AndreaRubiola97 commented 4 months ago

Indeed, if I edit the implementation of the second window as follows

[1 if chis > chi_test[int( len(chi_test)/2)+1] else 0. for chis in chi_test ]

I correctly get zero in the power spectrum. Of course it makes sense as long as the chi_test array is dense enough that the distance between two points is very small.

Also notice that if I use the window.get_kernel() method, the product of the two windows is zero also in the original implementations, the problem appears only when the c_l calculator method is called.

damonge commented 4 months ago

probably. Alternatively, sample the kernels more finely to reduce spline ringing around the edges.
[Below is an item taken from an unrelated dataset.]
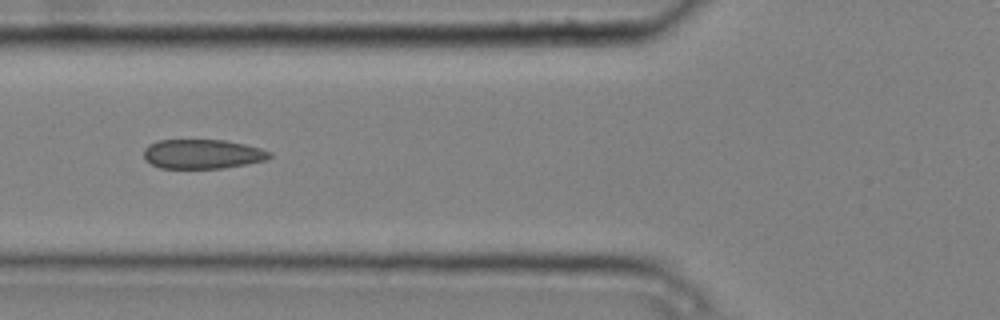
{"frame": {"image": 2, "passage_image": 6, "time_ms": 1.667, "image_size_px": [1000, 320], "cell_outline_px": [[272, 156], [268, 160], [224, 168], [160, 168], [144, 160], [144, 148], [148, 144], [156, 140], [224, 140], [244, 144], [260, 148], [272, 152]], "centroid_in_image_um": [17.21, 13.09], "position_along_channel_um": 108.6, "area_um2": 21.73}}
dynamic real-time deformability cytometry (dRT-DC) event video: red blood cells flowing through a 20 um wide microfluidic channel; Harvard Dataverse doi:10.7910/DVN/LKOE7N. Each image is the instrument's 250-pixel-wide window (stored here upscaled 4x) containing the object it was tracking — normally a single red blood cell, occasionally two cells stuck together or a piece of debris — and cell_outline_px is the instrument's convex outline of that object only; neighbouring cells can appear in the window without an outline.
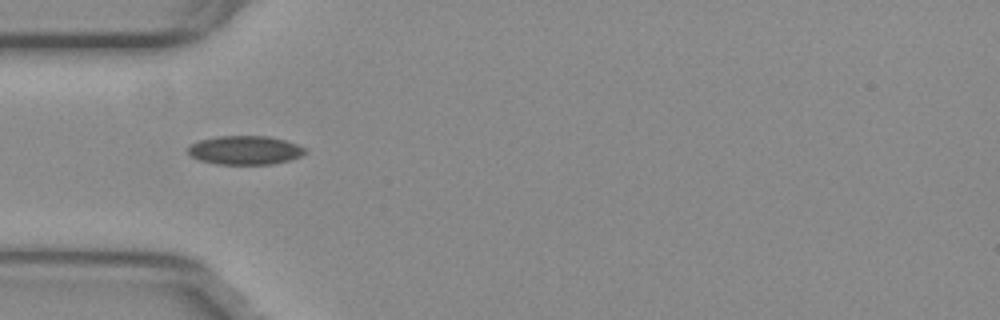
{"species": "common noctule bat (a hibernating species)", "species_latin": "Nyctalus noctula", "temperature_condition": "warm", "stored_images_in_passage": 40, "camera_frame_rate_fps": 3000, "um_per_image_px": 0.085, "animal": {"sex": "female", "body_mass_g": 29.2, "forearm_length_mm": 56.3}, "frame": {"image": 1, "passage_image": 4, "time_ms": 1.0, "image_size_px": [1000, 320], "cell_outline_px": [[308, 152], [300, 156], [288, 160], [272, 164], [216, 164], [200, 160], [192, 156], [188, 152], [188, 148], [192, 144], [200, 140], [220, 136], [268, 136], [284, 140], [308, 148]], "centroid_in_image_um": [20.86, 12.76], "position_along_channel_um": 64.1, "area_um2": 19.54}}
Since we seem to know what's causing this, I'll close the issue, but please reopen it if that's not the case.

AndreaRubiola97 commented 4 months ago

Dear David, The issue appears also when my chis are pushed up to 1000 or 10000 points, unfortunately.

tilmantroester commented 4 months ago

Fundamentally, the window is only defined at the sample points. Any finite sampling will lead to some bleed because the window isn't defined between the sample points.